I’m sure the majority of moms share the sentiment, even though many would be too afraid to admit it and end up sounding like a “bad mom”. So here you go. I’m saying it first so that you can understand that you, dear friend, are not alone; and feeling like that from time to time doesn’t make you a bad mom.
What makes someone a bad mom? More importantly, what makes someone a GOOD MOM? I recently read this by Aylet Waldman, and got an honest kick out of it.
“When I polled an unscientific sampling of my friends and family, they had no trouble defining what it meant to be a good father. A good father is characterized quite simply by his presence. He shows up. In the delivery room, at dinnertime (when he can), to school recitals and ball games (whenever it’s reasonably possible). He’s a good provider who is not above changing a diaper or wearing a Baby Bjorn. He’s a strong shoulder to cry on and, at the same time, a constant example of how to roll with the punches. This definition seems to accommodate, without contradiction, both an older, sentimentalized Father Knows Best version of a dad and our post-Free to Be You and Me assumptions. However, my polling sample had a difficult time describing a good mother without resorting to hyperbole, beneath which it’s possible to discern a hint of angry self-flagellation.

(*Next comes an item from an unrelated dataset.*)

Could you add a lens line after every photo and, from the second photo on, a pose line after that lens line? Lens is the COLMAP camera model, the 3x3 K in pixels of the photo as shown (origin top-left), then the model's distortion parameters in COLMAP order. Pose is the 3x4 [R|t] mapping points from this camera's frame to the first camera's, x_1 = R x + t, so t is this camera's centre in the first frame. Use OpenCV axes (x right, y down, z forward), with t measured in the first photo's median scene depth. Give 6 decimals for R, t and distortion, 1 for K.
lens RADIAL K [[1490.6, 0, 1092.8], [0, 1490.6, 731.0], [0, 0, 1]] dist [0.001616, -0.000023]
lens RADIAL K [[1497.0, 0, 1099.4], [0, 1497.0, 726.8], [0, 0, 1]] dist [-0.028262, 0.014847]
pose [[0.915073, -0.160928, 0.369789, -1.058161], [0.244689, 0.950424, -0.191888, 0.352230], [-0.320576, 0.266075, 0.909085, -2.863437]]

“Mary Poppins, but biologically related to you and she doesn’t leave at the end of the movie.” “She lives only in the present and entirely for her kids.” “She has infinite patience.” “She remembers to serve fruit at breakfast, is always cheerful and never yells, manages not to project her own neuroses and inadequacies onto her children, is an active and beloved community volunteer; she remembers to make play dates, her children’s clothes fit, and she does art projects with them and enjoys all their games. And she is never too tired for sex.”
She’s everything that I’m not.
These responses might be coloured by the fact that my polling sample, despite containing a moderate amount of racial, religious, and socioeconomic diversity, was composed of women of approximately the same age (mid-thirties to early forties) and the same level of education (which can be described, succinctly, as “more than they use”). Nonetheless, the common elements in the responses make a compelling statement both about the pervasive power of the antiquated June Cleaver vision of motherhood and about how badly we fall short.”

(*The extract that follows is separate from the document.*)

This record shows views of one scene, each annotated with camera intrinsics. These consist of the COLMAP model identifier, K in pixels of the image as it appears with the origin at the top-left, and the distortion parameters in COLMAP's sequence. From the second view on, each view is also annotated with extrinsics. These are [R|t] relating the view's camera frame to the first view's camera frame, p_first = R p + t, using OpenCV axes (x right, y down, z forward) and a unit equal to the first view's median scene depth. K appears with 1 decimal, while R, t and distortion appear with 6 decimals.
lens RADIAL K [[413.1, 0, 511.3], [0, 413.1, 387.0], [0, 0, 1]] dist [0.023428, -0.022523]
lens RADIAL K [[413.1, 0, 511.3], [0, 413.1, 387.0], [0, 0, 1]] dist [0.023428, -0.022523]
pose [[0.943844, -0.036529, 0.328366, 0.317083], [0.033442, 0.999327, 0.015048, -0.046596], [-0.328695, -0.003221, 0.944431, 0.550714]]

So wait. If the single defining characteristic of iconic good motherhood is self-abnegation, her child’s needs come first and their health and happiness are her primary concern. They occupy all her thoughts, her day is constructed around them, and anything and everything she does is for their sakes. Her own needs, ambitions, and desires are relevant ONLY when in relation to theirs. If a good mother takes care of herself, it is only to the extent that she doesn’t hurt her children. A good mom MUST be able to figure out how to find time for herself, but only if it’s without detriment to her child’s feelings of self-worth.

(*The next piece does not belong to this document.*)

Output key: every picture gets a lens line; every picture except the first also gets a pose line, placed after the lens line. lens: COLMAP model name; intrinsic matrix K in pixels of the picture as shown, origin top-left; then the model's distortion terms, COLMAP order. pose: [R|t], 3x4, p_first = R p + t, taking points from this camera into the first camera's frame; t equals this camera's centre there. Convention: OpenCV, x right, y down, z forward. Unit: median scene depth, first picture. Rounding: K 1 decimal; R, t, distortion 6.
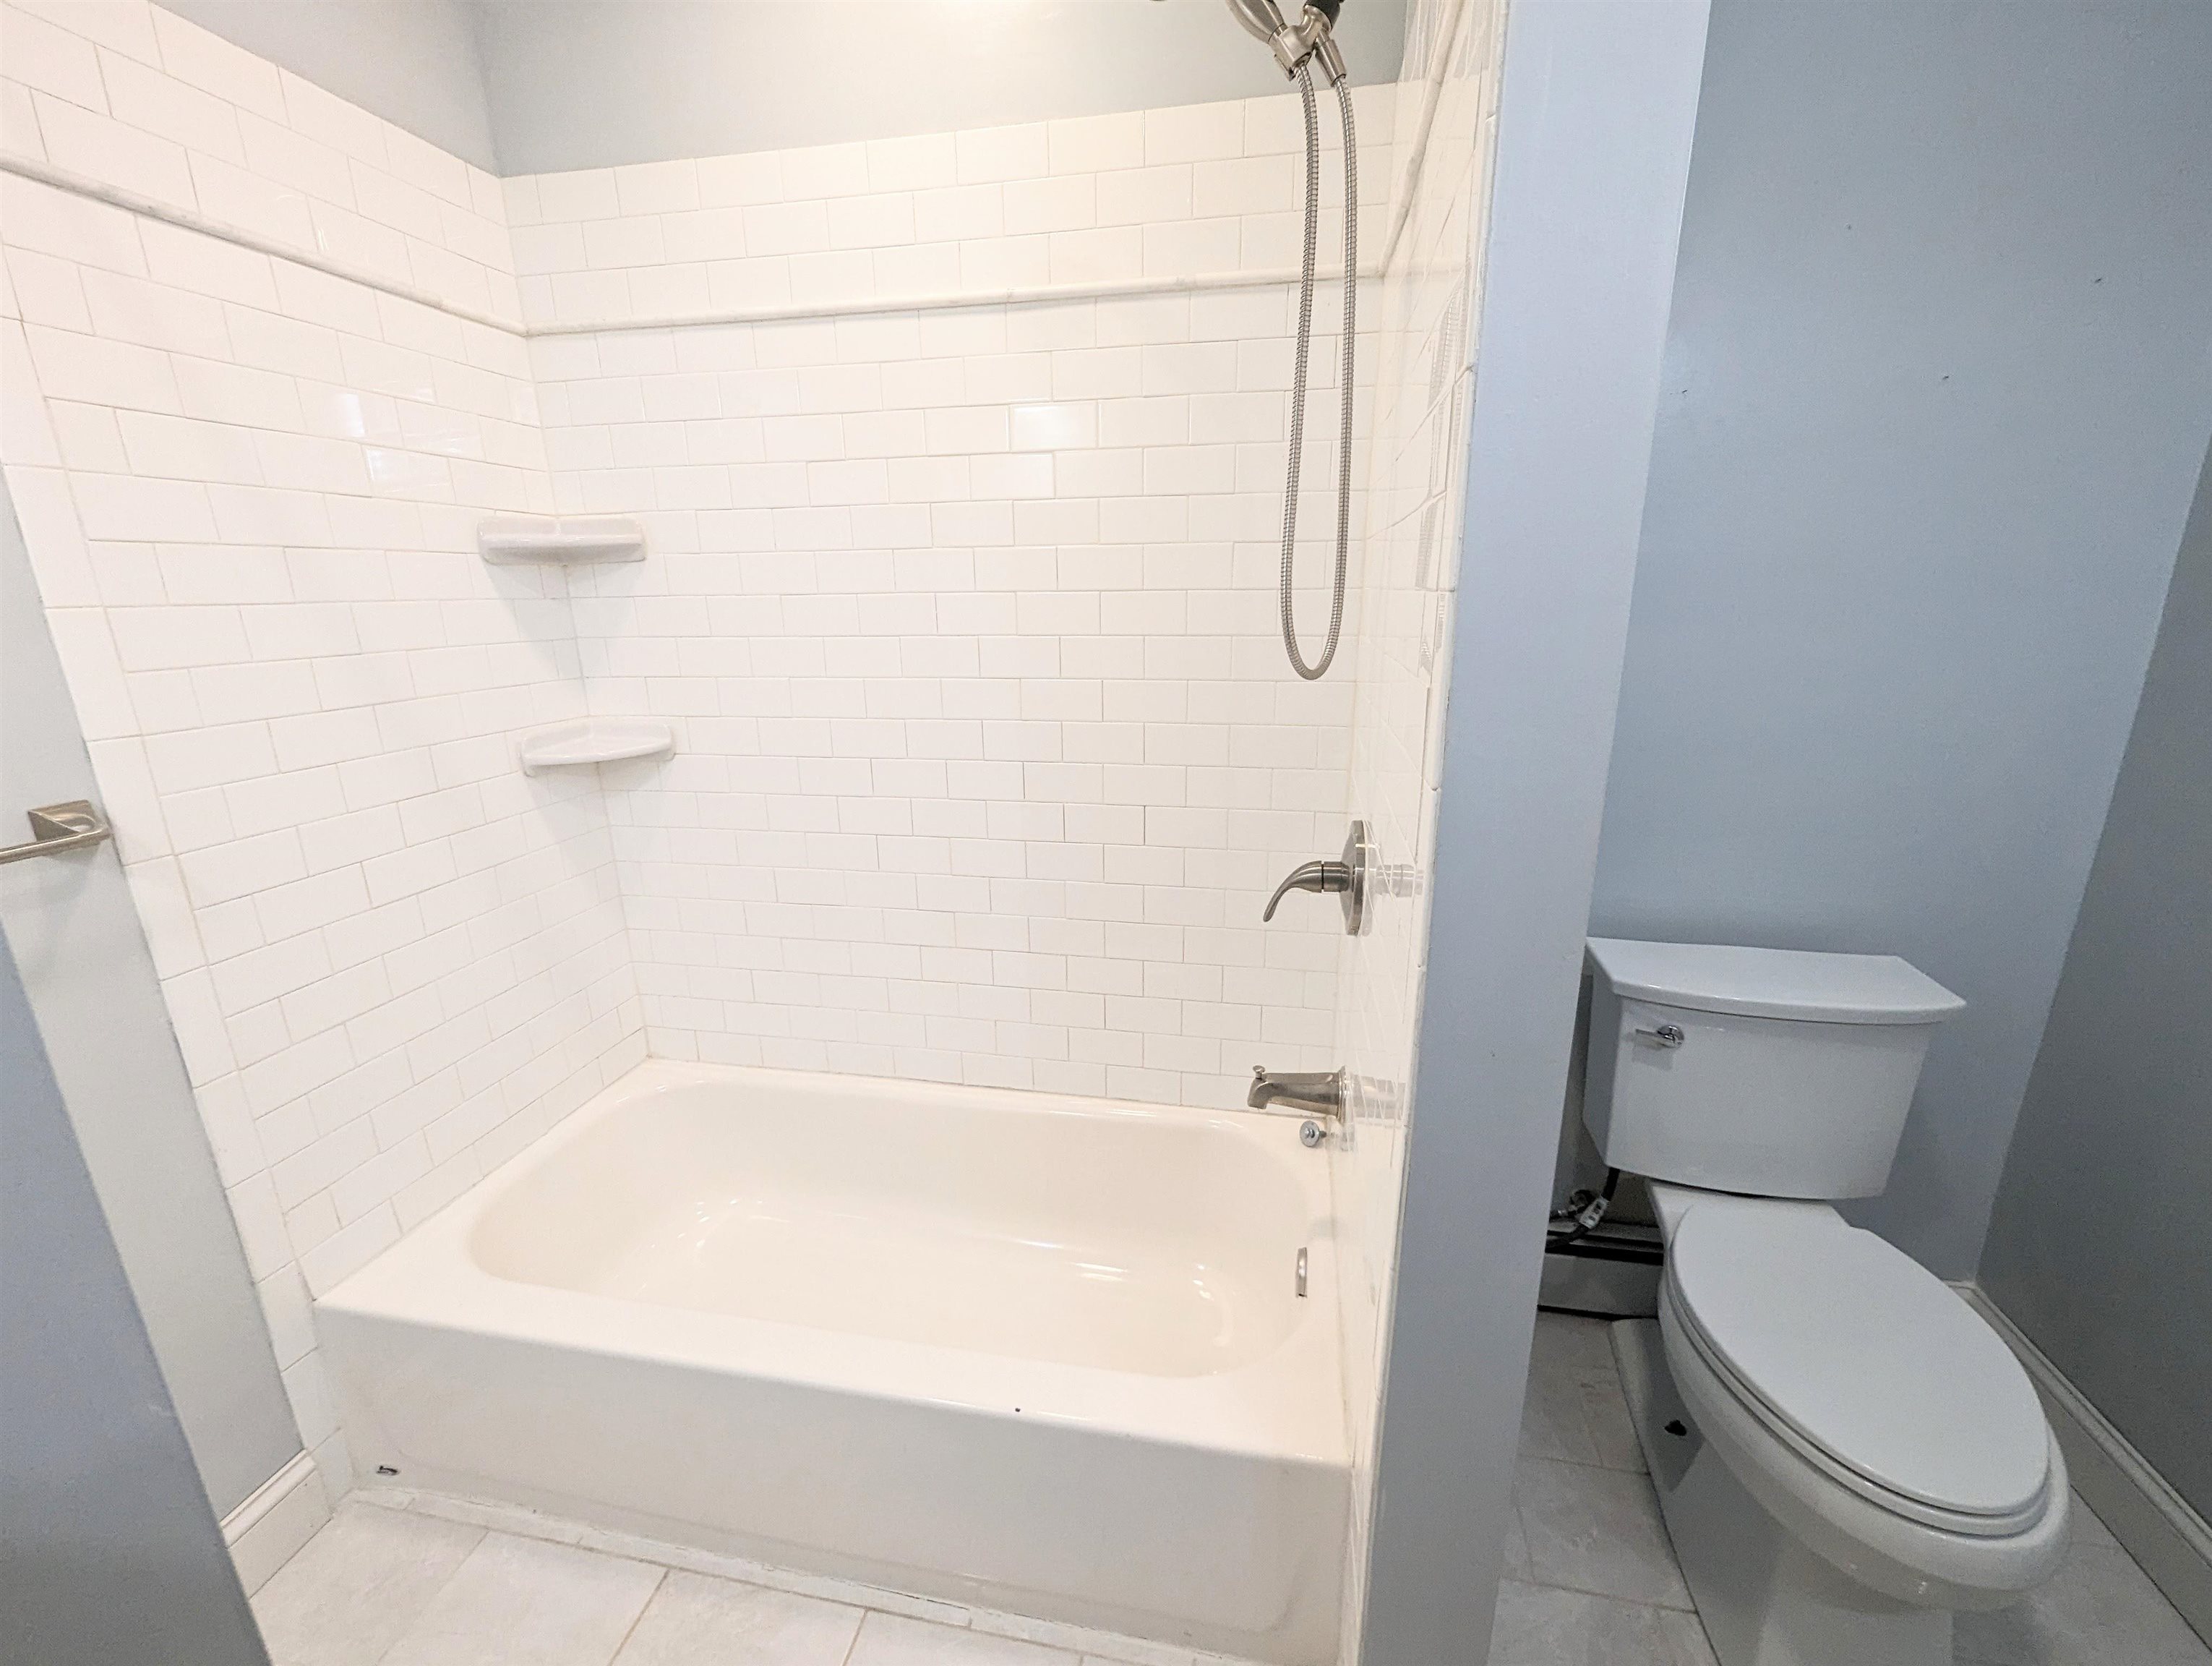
lens RADIAL K [[918.4, 0, 1102.9], [0, 918.4, 840.5], [0, 0, 1]] dist [0.001290, -0.000992]
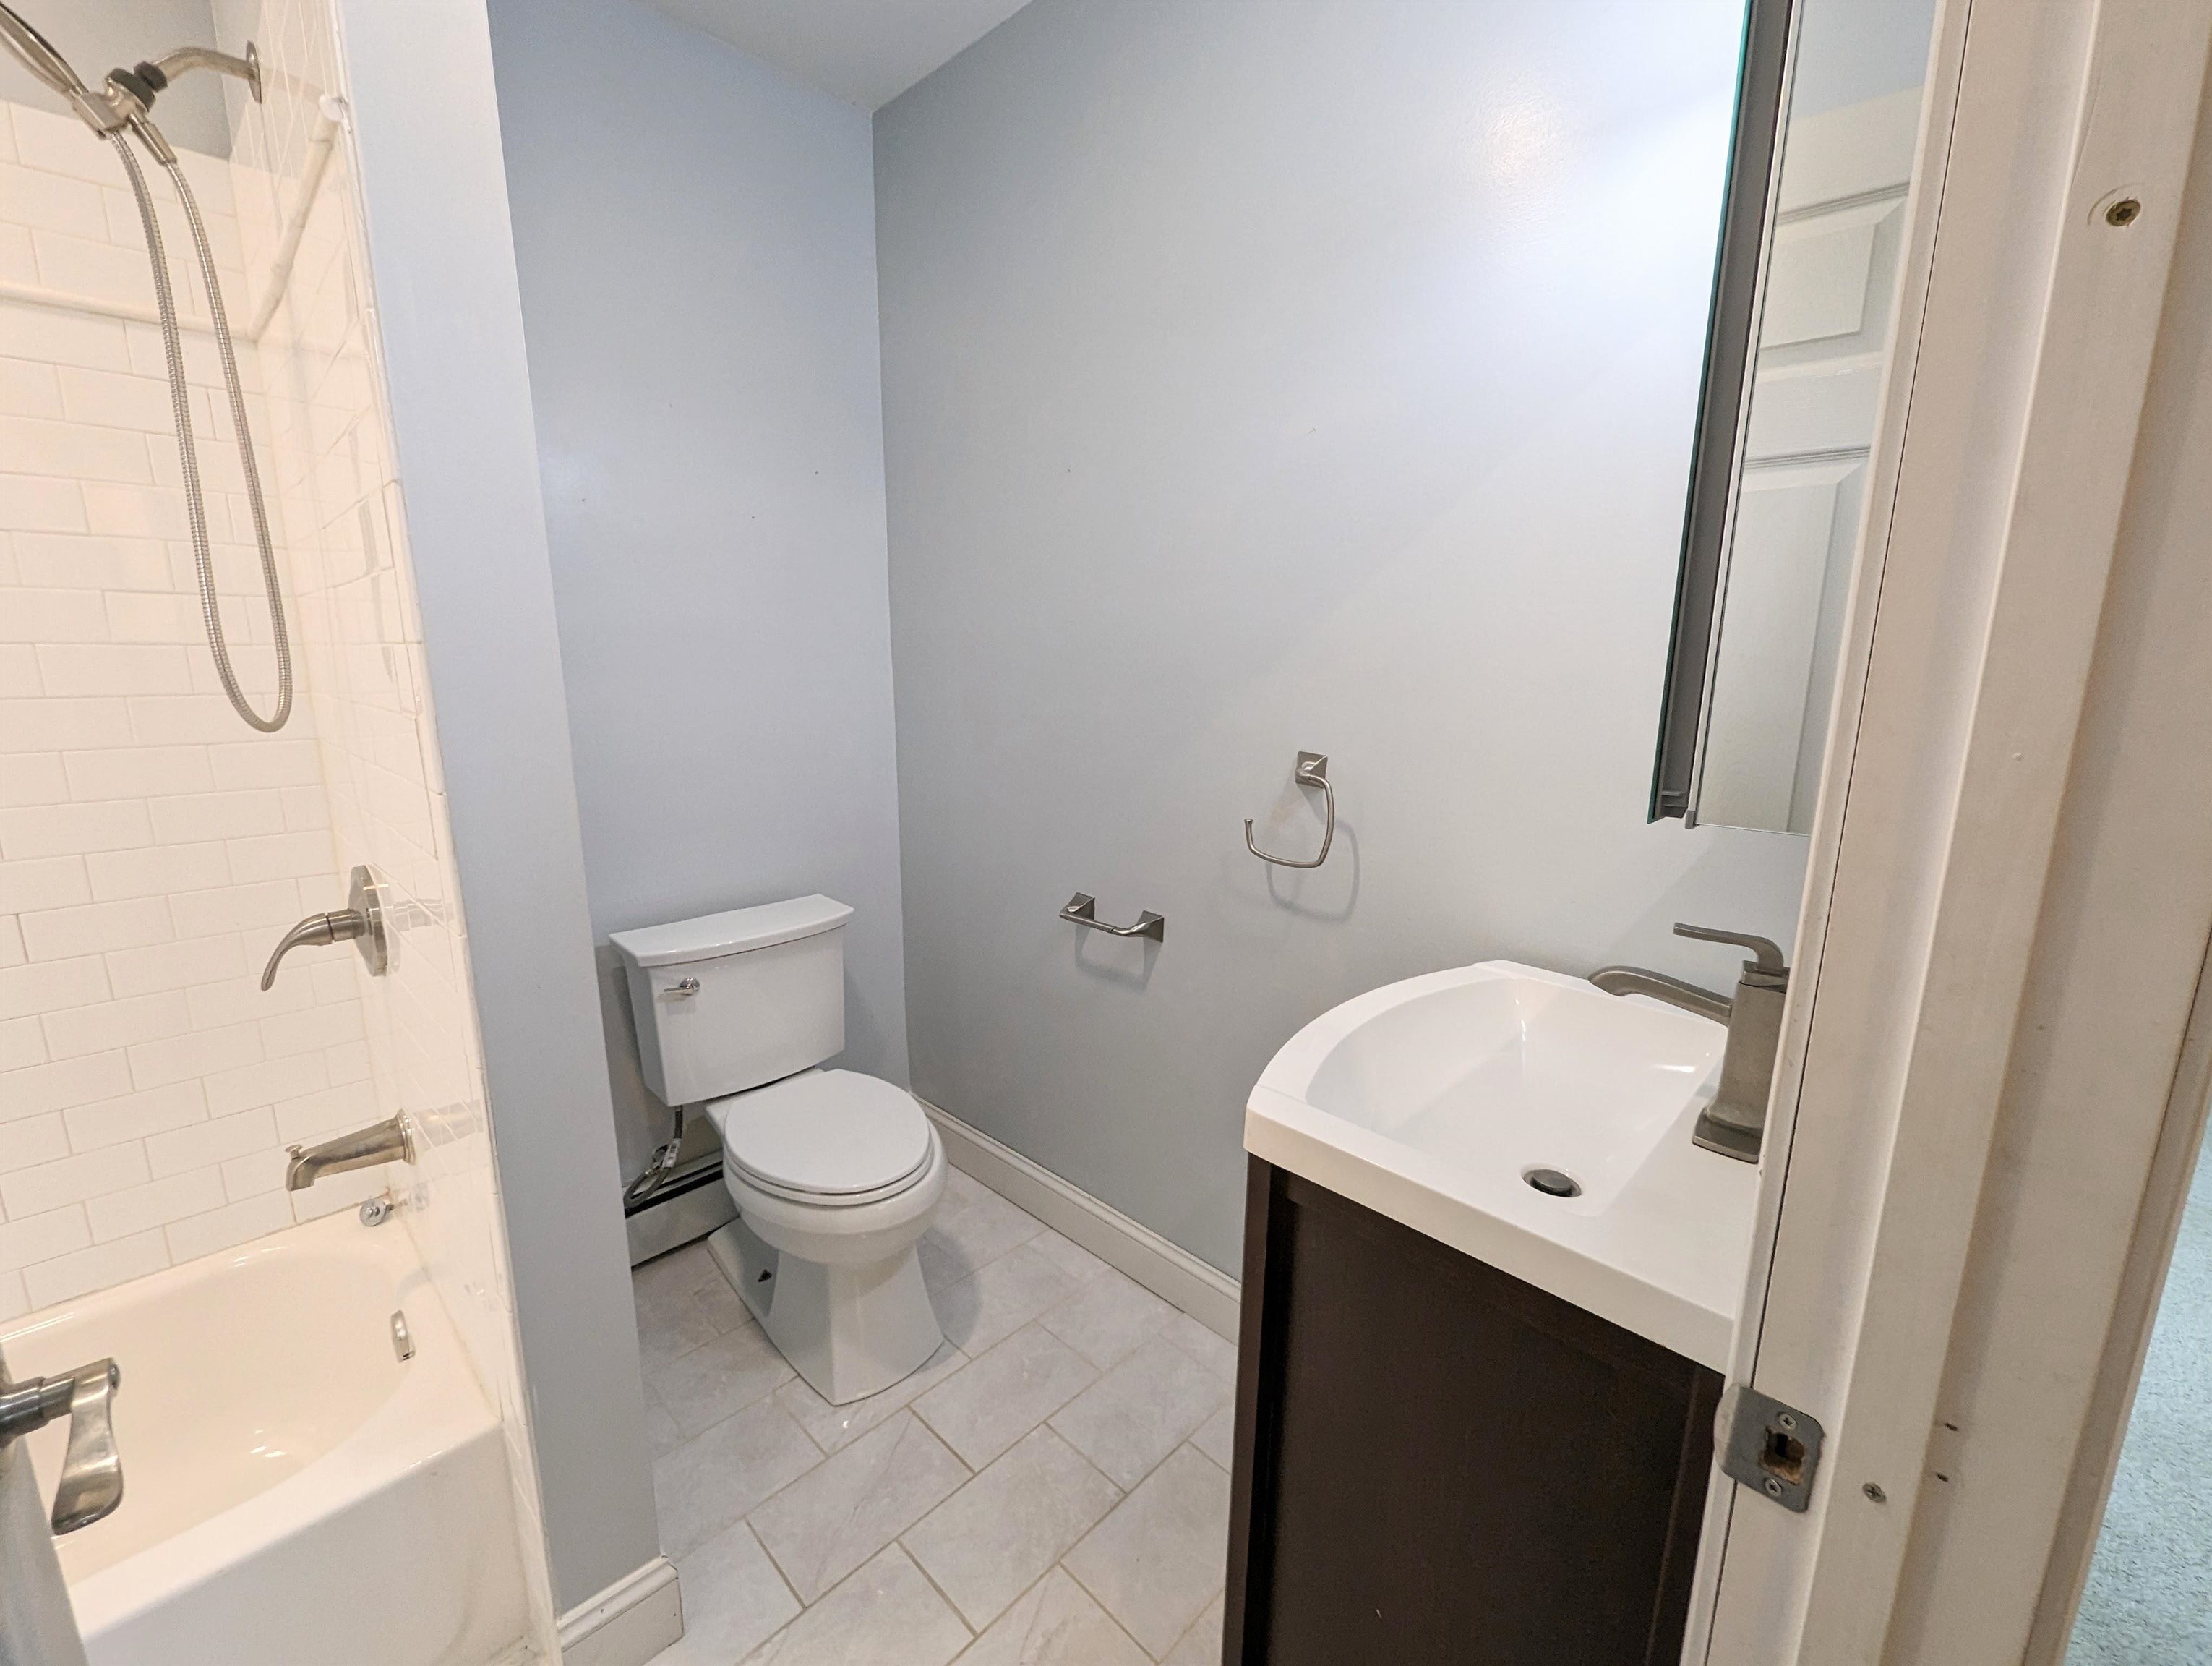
lens RADIAL K [[918.4, 0, 1112.1], [0, 918.4, 837.0], [0, 0, 1]] dist [0.001290, -0.000992]
pose [[0.537599, -0.152633, 0.829271, -0.115393], [0.212474, 0.976266, 0.041946, 0.081255], [-0.815992, 0.153648, 0.557270, -0.262737]]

How is any of that even achievable? Let’s just talk about how this piece of writing is about to be posted in just a bit, at about 7:55am, and you KNOW it didn’t just take me a couple of minutes to write this. But that is when a good mother does her own thing, right? After her baby goes to sleep and before he wakes up. Because when he wakes up it’s his time, until, of course, I have to go work. And then when I get done it’s their time again. And then I will write you more posts at 5am tomorrow… Oh, the unreasonable pressures of life.
Being a good father is a reasonable and attainable goal. You show up, you support, you’re physically there (when you can), you provide. I think I’m a MUCH better father than I am a mother… It’s been the best season, but it’s also been a difficult season.
As I said, I should be in London right now.